At exactly 3 p.m. on Saturday, guests who secured tickets had started lining up at the entry points of the National Theatre to catch a glimpse of the well-publicised show.

After all the clearance at the gate, the stage was set at exactly 4:17 p.m., with veteran actor David Dontoh appearing on stage to tease the audience into the drama.

The auditorium was packed as viewers stayed hooked to their seats as the story unfolded in a coordinated sequence. Many of the visitors had read the original play written by Ola Rotimi but had yet to witness how the characters interacted at a live theatre.

Employing all the elements of a thrilling tragedy, the play proceeded with audible background effects, stunning choreography, relatable theatrics, and smooth transitions from one plot to the next until the climax.

The ‘Gods Are Not to Blame’ tells the tragic story of ‘Odewale’, a child who was foreseen to end up killing his father to marry his mother.
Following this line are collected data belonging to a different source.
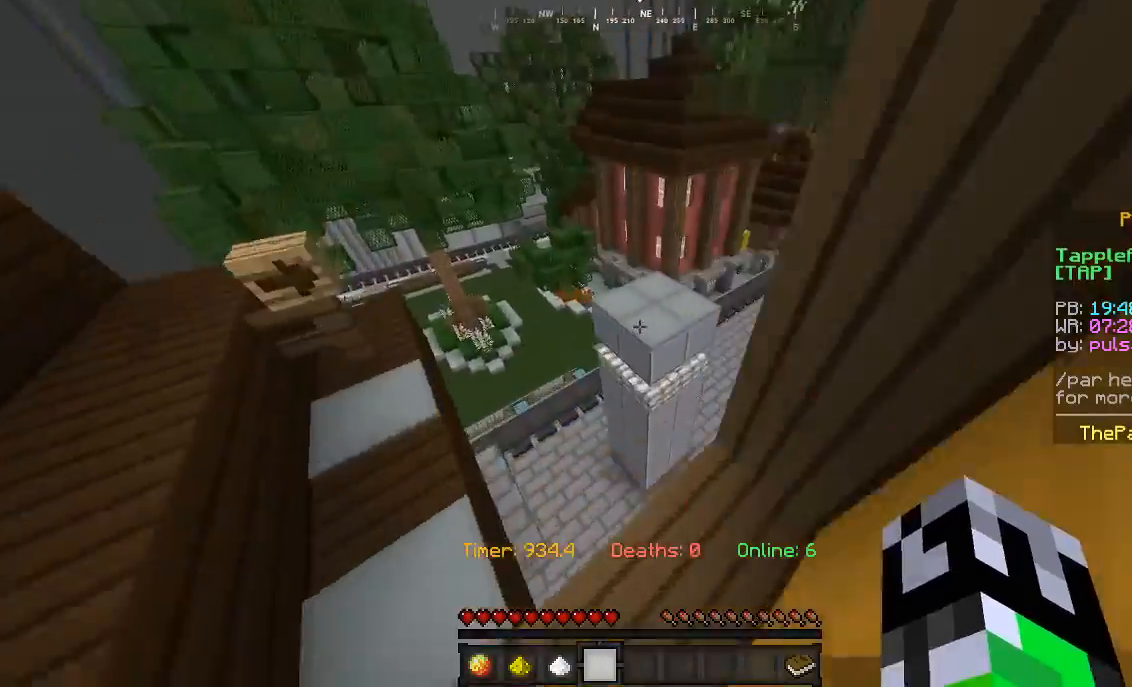
{"keys": ["w"], "mouse": [], "events": [[67, "w", "down"]]}
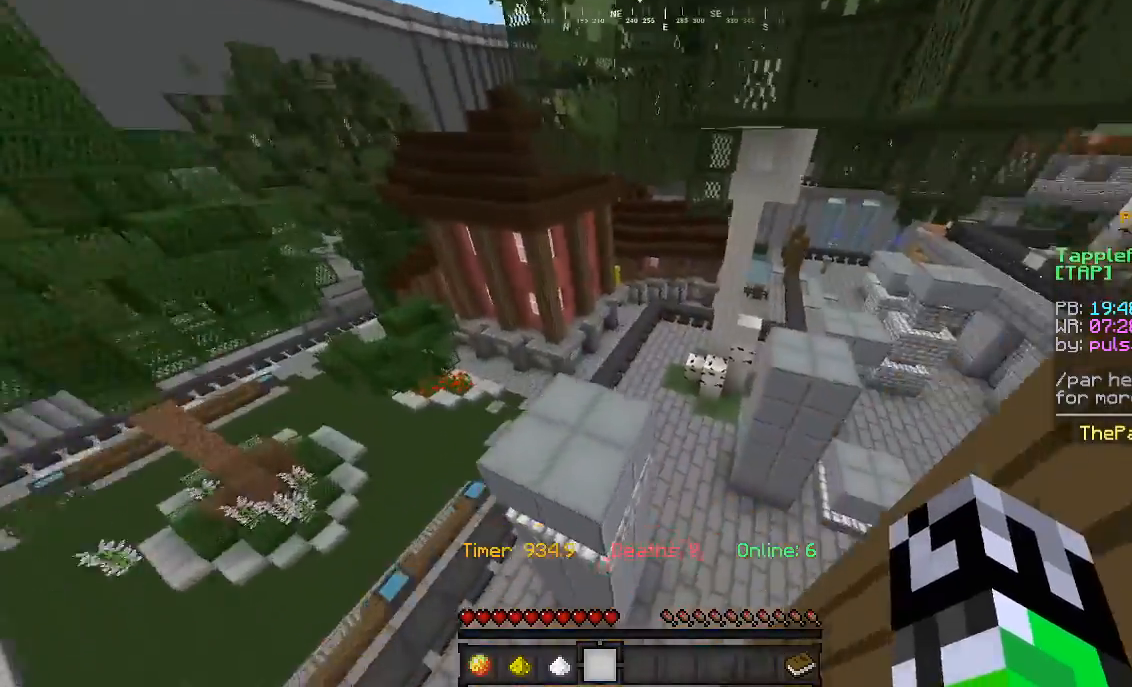
{"keys": ["w"], "mouse": [], "events": [[133, "a", "down"], [300, "a", "up"]]}
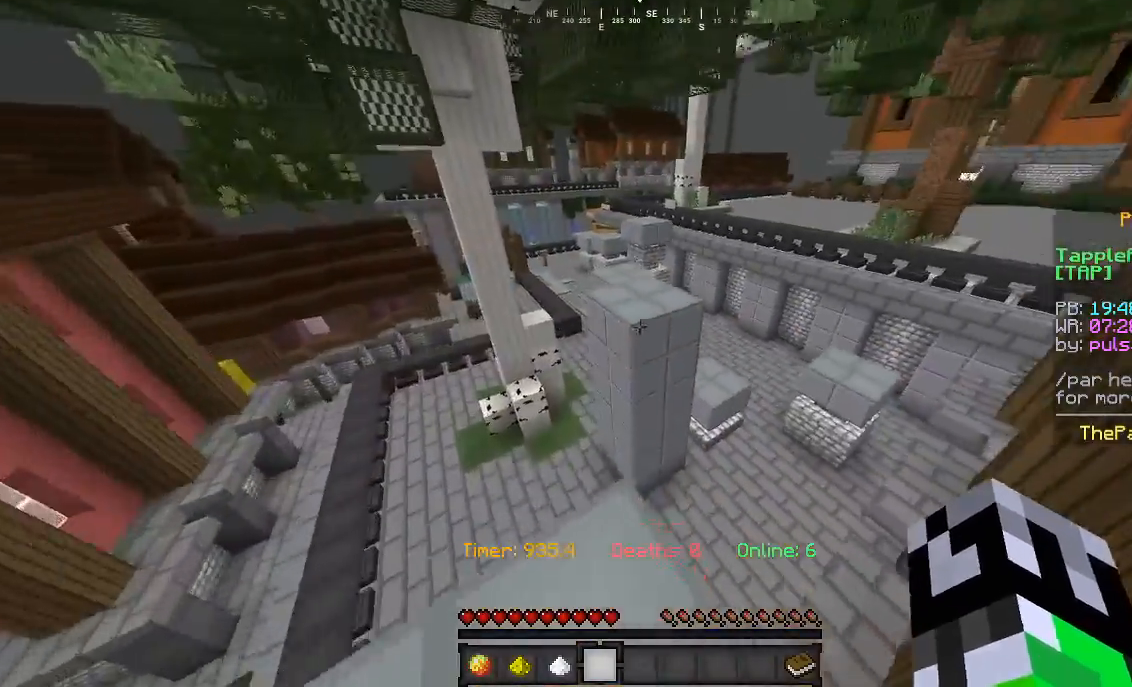
{"keys": ["w"], "mouse": [], "events": []}
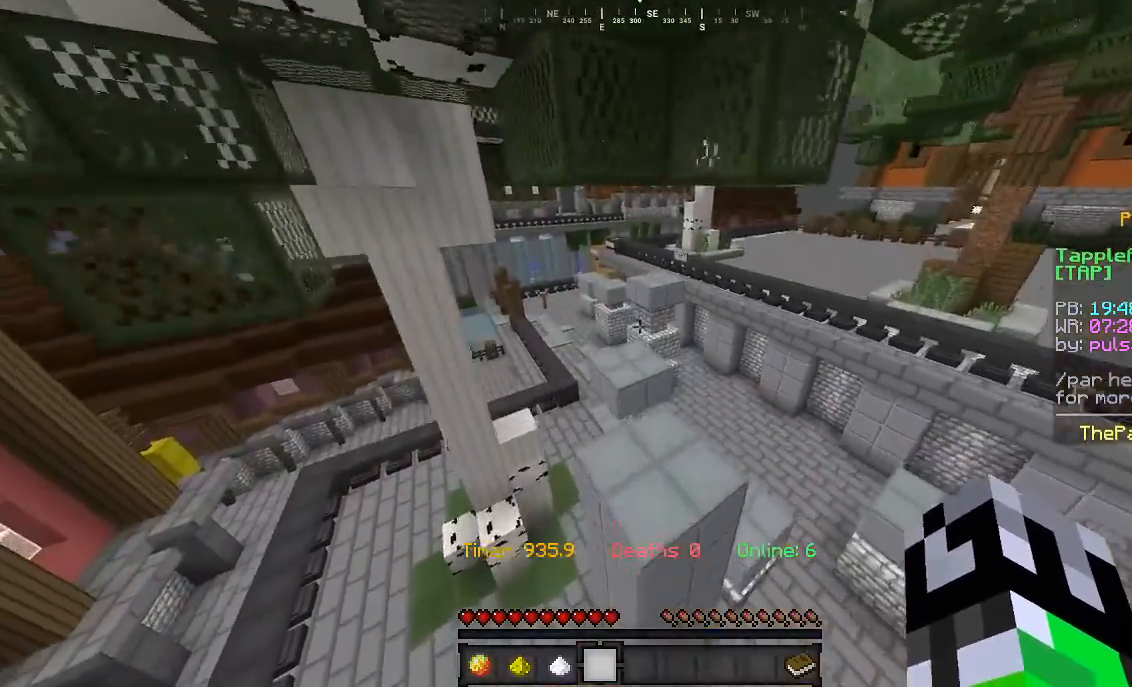
{"keys": ["w"], "mouse": [], "events": [[133, "d", "down"], [300, "d", "up"]]}
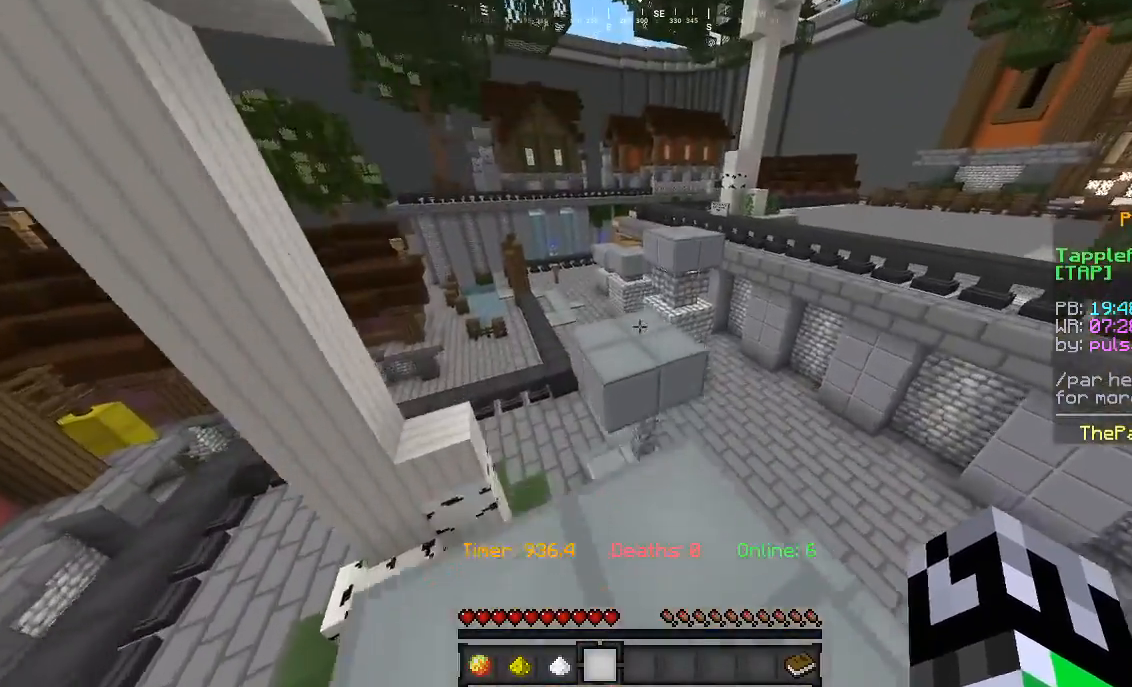
{"keys": ["w"], "mouse": [], "events": []}
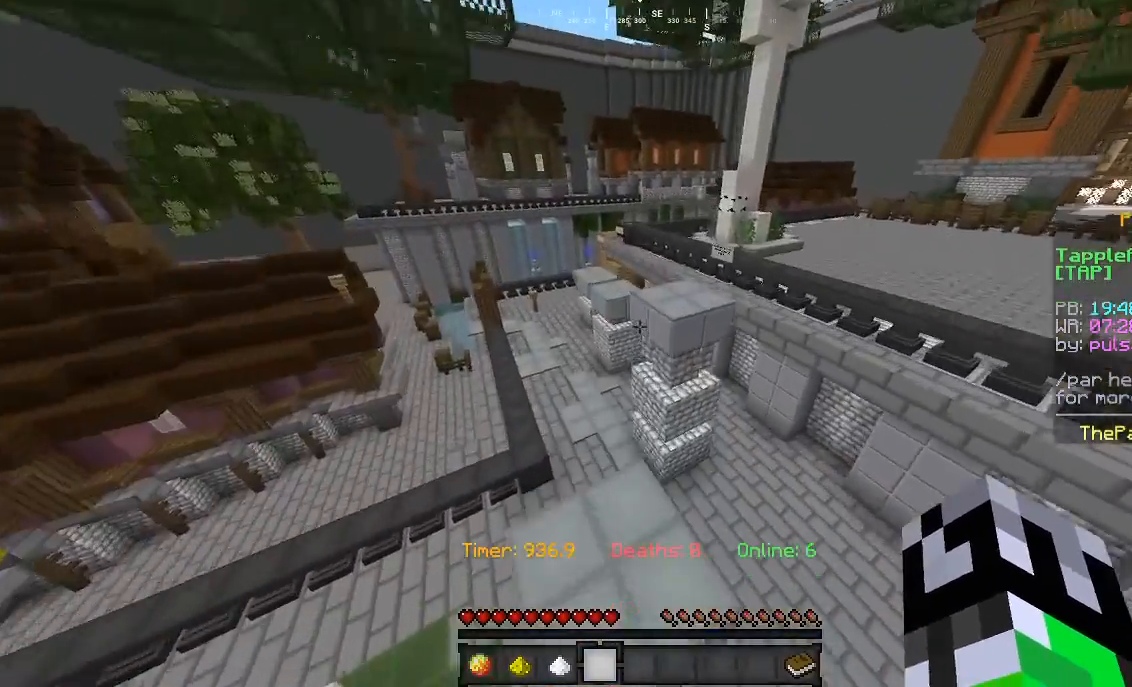
{"keys": ["w"], "mouse": [], "events": []}
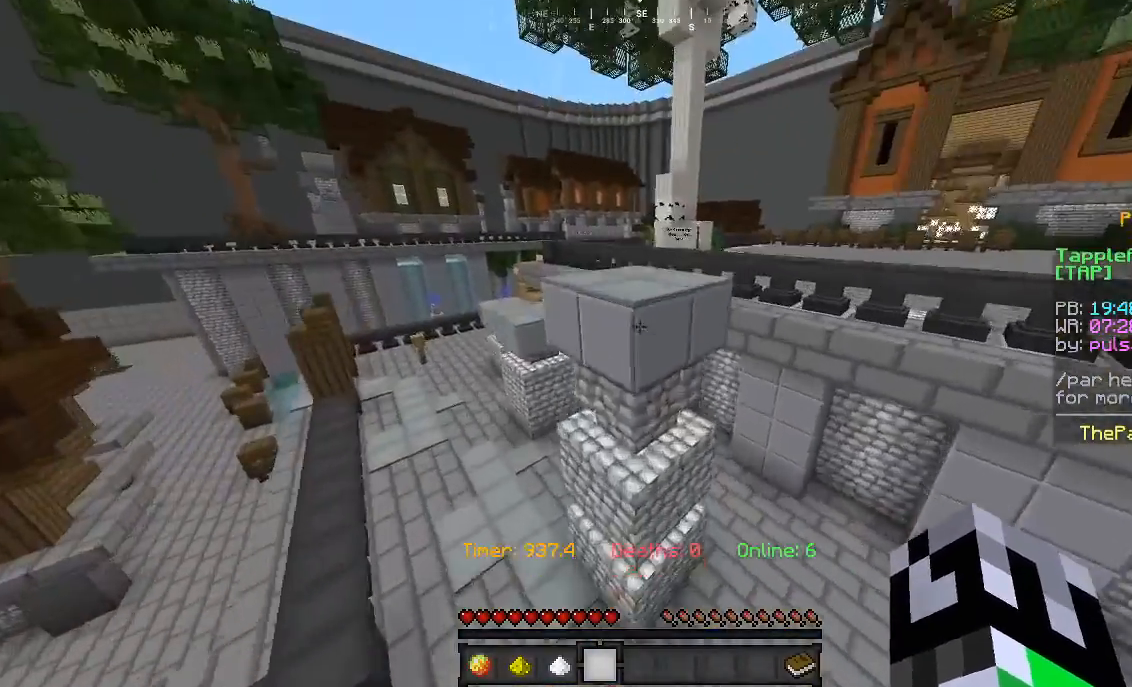
{"keys": ["w"], "mouse": [], "events": []}
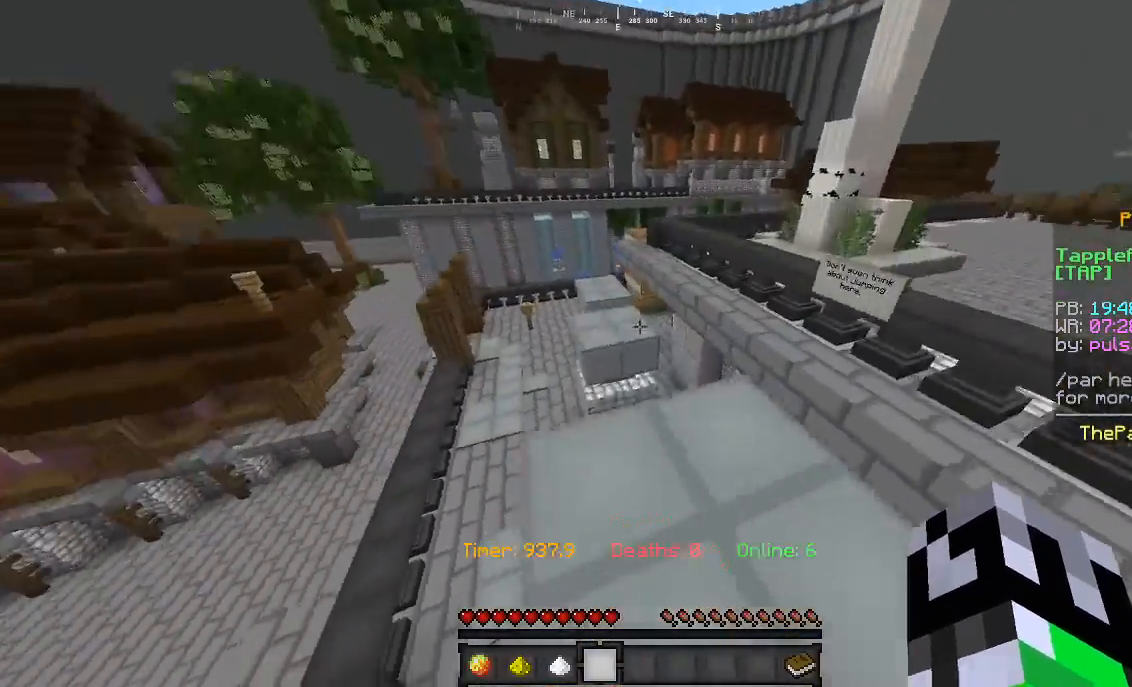
{"keys": ["w"], "mouse": [], "events": []}
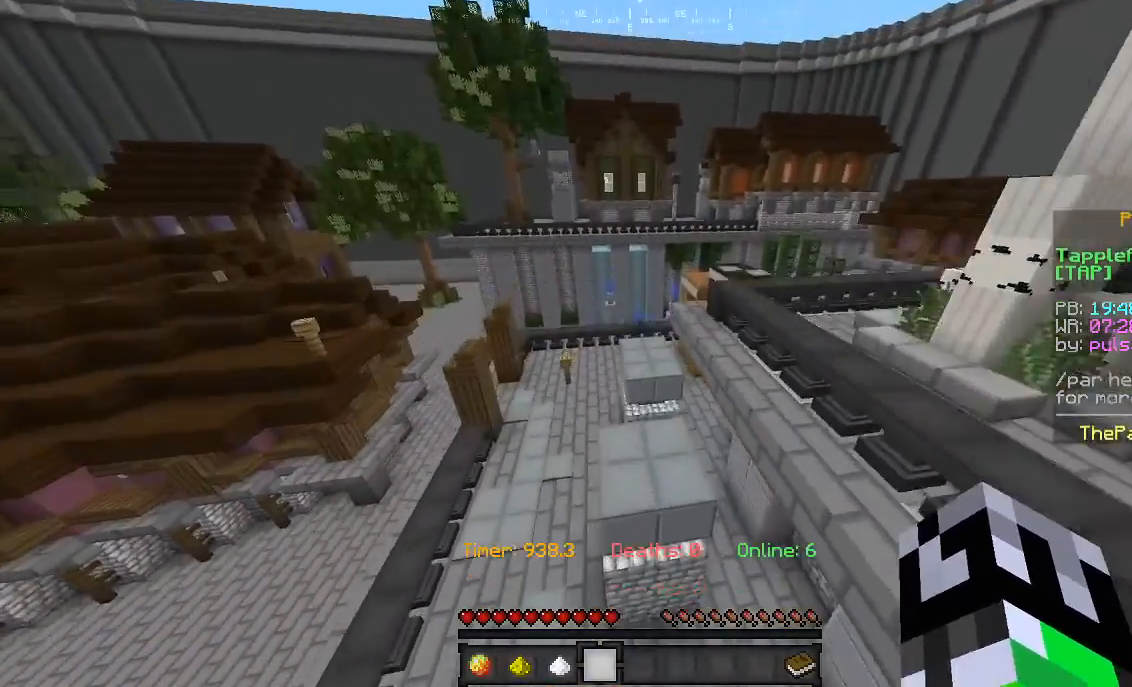
{"keys": ["w"], "mouse": [], "events": []}
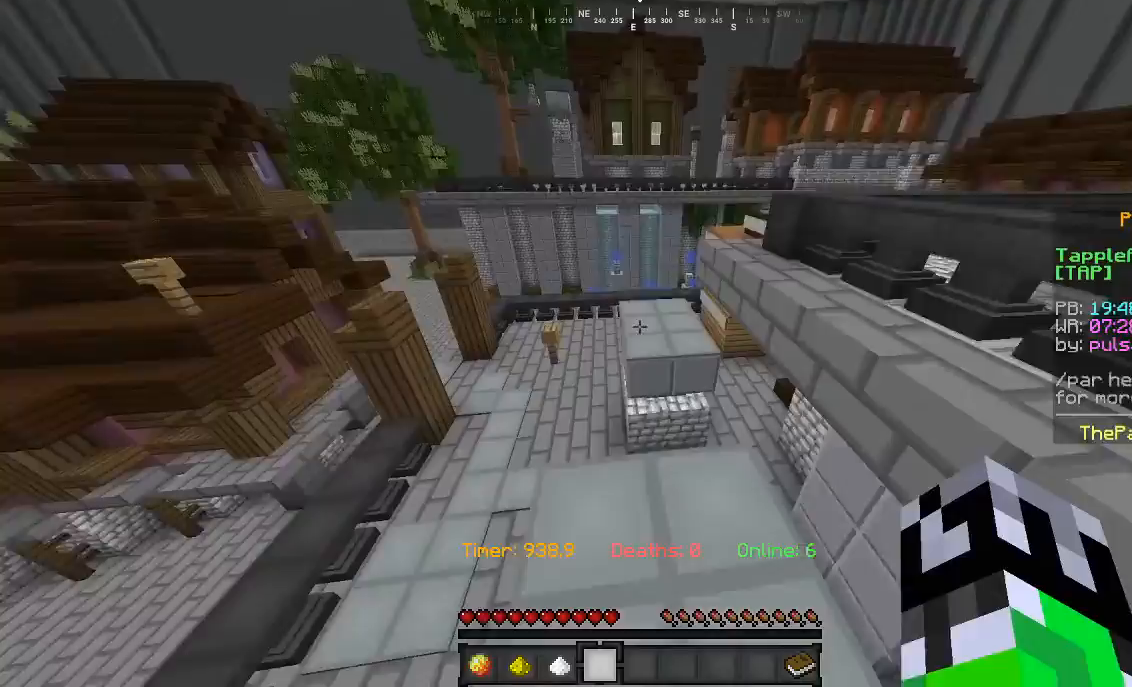
{"keys": ["w"], "mouse": [], "events": []}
Students who have read the book in high school are familiar with names like Baba Fakunle, Aderepo, Gbonka, and many others.

With the lead character, Andrew Tandoh-Adote, acting as Odewale with support from Naa Ashorkor and other exciting performers, the production turned out exactly as narrated in the novel.

Featuring other top actors, including Fred Amugi and Mawuli Semevor, the audiences had a memorable moment, applauding and laughing out loud, where necessary, thanks to the witty line-up of characters who were part of the National Drama Company.

From the onset, Mr. Tandoh-Adote stood out as a unique actor, tapping into all the energy and inspiration he could muster. He took control of the stage and engaged well with the audience.

Naa Ashorkor, as always, played her role as wife of the king and poured out the required emotions, which complemented those of the backing actors.

The huge cast included characters from diverse backgrounds and age groups, but one that caught attention was the composure of a baby who was among the troupe.

Clearly, it would be a tiring weekend for all the actors who repeated the about 2-hour production in two different sessions on Saturday and Sunday.

Mr. George Quaye expressed his full appreciation to the set designers, the crew, members of the drama group, the management of the National Theatre, and key stakeholders, who ensured a successful production.   

Indeed, the remake of ‘Gods Are Not to Blame’ by the dedicated team at the National Theatre goes to justify the narrative as one of the biggest dramas of African origin.